Остромов, или Ученик чародея (Быков) - страница 458

Кажется, они закричали это одновременно: Капитонов — беззвучно, всей прапамятью, а Даня громко, отчаянно, потому что добрался наконец до последнего слоя и увидел, что сделал. Сделалось то, чему и следует быть при раскатке. Непонятно было, чему там кричать. Капитонов разложился, как мистер Вольдемар. Густая багровая лужа медленно растекалась по кабинету. Отвратительно пахло сырым мясом.

Голова у Дани работала исключительно четко. Прежде всего надо было избавиться от наручников. В новом его состоянии это оказалось проще всякой раскатки — запястья лишь слегка обожгло при плавлении. Даня не забыл и о деле — дело прежде всего. Папки на столе не стало совсем, как не было. Да ее и не было, Капитонов блефовал: все, что они нарыли, — три с половиной упоминания. Он применил ускорение, при котором становился незамечаем, и, двигаясь ровно, но быстро, спустился к главной проходной.
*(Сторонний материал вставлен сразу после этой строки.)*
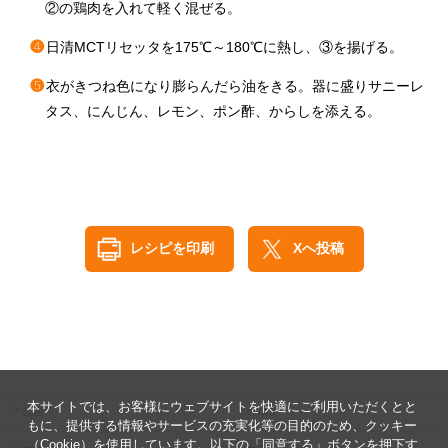
②の鶏肉を入れて軽く混ぜる。
❹
日清MCTリセッタを175℃～180℃に熱し、③を揚げる。
❺
衣がきつね色になり膨らんだら油をきる。器に盛りサニーレ
タス、にんじん、レモン、ポン酢、からしを添える。
レシピを印刷
Xへ投稿
本サイトでは、お客様にウェブサイトを快適にご利用いただくとと
公告
ヘルプ
もに、提供する情報やサービスの充実化等の目的のため、クッキー
（Cookie）を使用しています。以下の「同意する」ボタンを押下す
Тут он, впрочем, несколько заблудился, потому что двигаться в этом воздухе было трудно, и разбуженные раскаткой силы до сих пор еще не угомонились. Спускаясь сквозь пять этажей, распланированных с идиотской конструктивистской изобретательностью, вообще характерной для таких мест, — он упирался в тупики, с одной лестницы переходил на другую, из левого коридора в правый, и притом с него падали лишенные ремня, невидимые миру брюки. Здание проектировалось так, чтобы из него было не сбежать, но все эти хитрости были мелкие, плоские, вроде необходимости переходить по коридору с одной лестницы на другую, — и эта мелкость странно сочеталась с торжественностью гигантских дверей, с помпой налепленных повсюду гербов, с дубовой тяжеловесностью перил. Вот и все у них было так — тяжелозвонкая мелочность, твердокаменная труха, — но трудней всего было идти сквозь то, что сгустилось тут до невыносимой концентрации, и он все это слышал. Ужасна была не столько концентрация страха, — к ней он привык и даже на улицах уже почти не ощущал, — но пронизанность всего этого здания токами безумной надежды, хотя именно надежду-то и следовало оставить перво-наперво всякому сюда входящему — не потому, что нельзя выйти (выйти, как видим, очень можно), а потому, что только без надежды и возможно тут как-то себя вести. Иначе все будет ею отравлено, пропитано ее невыносимым, грязно-розовым, свиным запахом. Так же, должно быть, отвратителен умирающий, умоляющий: я еще могу… я еще пригожусь… Что ты еще можешь, на что пригодишься, когда лучшее для тебя было бы не родиться, а если уже родился — то как можно скорее и сильнее швырнуть свою жизнь в пасть шрустра и уйти вон отсюда?! Ведь желать задержаться здесь — все равно что медлить у проходной Большого дома, куда он вот уже и дошел; он видел это теперь с такой ясностью, что каждый атом его, казалось, кричал: вон отсюда! Вон отсюда!